If you have performance measures per individual class (and individual models in your case), you could report those along/instead of reporting the prediction performance over all classes. For example, you could report the ROC curve, the AUC, EER, etc. for each class individually, and this does not necessarily depend on having underlying individual models. The first two mentioned metrics have the advantage of capturing the model power without employing a concrete threshold yet, and with the latter, the threshold is still automatically determined. Reporting the FRR and FAR per individual class (using a specifically chosen threshold) would be an option too.
In case you have too many classes in your data to report performance on class level you could instead report meta-statistics about those performances like mean, standard deviation, quantiles of AUC, EER, etc. An example would be boxplots showing AUC, EER, etc. for all classes - even a boxplot over FAR and FRR might make sense in some cases. While not giving details about which classes are predicted well or badly, this still captures the variation of performance across classes.
Most ML tools already provide the functionality for computation of such statistics alongside evaluation, so you don't necessarily need to do this on your own.
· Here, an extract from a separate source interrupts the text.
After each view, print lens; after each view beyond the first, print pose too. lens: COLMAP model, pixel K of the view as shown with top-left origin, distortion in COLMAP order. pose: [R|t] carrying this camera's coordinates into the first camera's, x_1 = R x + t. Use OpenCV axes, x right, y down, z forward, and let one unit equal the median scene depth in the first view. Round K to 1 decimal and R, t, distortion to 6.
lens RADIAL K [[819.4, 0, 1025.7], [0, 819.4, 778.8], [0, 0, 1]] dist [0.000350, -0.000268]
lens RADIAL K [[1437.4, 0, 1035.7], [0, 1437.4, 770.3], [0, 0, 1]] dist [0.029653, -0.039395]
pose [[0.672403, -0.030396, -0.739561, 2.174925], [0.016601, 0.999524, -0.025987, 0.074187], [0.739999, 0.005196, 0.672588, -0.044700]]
Here's a small example using SVMs with 3 class classification and statistics on individual class basis in R
with the caret
package:
library(caret)
library(plyr)
library(pROC)
# example problem, 3 class classification
model <- train(x = iris[,1:4],
iris[,5],
method = 'svmLinear',
metric = 'Kappa',
trControl = trainControl(method = 'repeatedcv',
number = 10,
repeats = 20,
returnData = F,
returnResamp = 'final',
savePredictions = T,
classProbs = T),
tuneGrid = expand.grid(C=3**(-3:3)))
plot(model, scales=list(x=list(log=3)))
The overall confusion matrix already gives some insights to class confusion (you might want to use the relative representation instead):
# confusion accross partitions and repeats
conf <- confusionMatrix(data = model$pred$pred, reference=model$pred$obs)
print(conf)
levelplot(conf$table, col.regions=gray(100:0/100)) # absolute confusion over partitions and repeats
levelplot(sweep(conf$table, MARGIN = 2, STATS = colSums(conf$table), FUN = '/'), col.regions=gray(100:0/100)) # relative confusion over partitions and repeats

ROC curves can be calculated for individual classes (in this example only if the predictions been preserved during cross validation):
# compute ROC for each individual class
rocs <- llply(unique(model$pred$obs), function(cls) {
roc(predictor = model$pred[[as.character(cls)]], response = model$pred$obs)
})
# report ROCs for individual classes in one figure
plot(rocs[[1]])
lines(rocs[[2]], col=2, lty=2)
lines(rocs[[3]], col=3, lty=3)
# ...

# compute some statistics per class
statistics <- ldply(rocs, function(cROC) {
cAUC <- cROC$auc
cEER <- cROC$sensitivities[which.min(abs(cROC$sensitivities-cROC$specificities))]
# you could add further metrics here, like FAR, FRR for specific thresholds
# ...
data.frame(auc=cAUC, eer=cEER)
})
print(statistics)
Calculation numeric statistics could be done by class as well:
.id auc eer
1 setosa 1.0000000 1.0000000
2 versicolor 0.9839534 0.9291429
3 virginica 0.9852129 0.9338571
...
Finally, meta-statistics of those metrics over all classes could be calculated and displayed (in case there are too many classes to be reported individually):
# compute some meta-statistics in case there are too many classes
print(summary(statistics))
boxplot(statistics[-1])

I hope this in fact addresses your questions. BTW: if you struggle getting good results with certain individual models due to having few positive but many negative samples in the associated training set you could consider adding sample/error weights during model training, or utilizing e.g. up/-downsampling.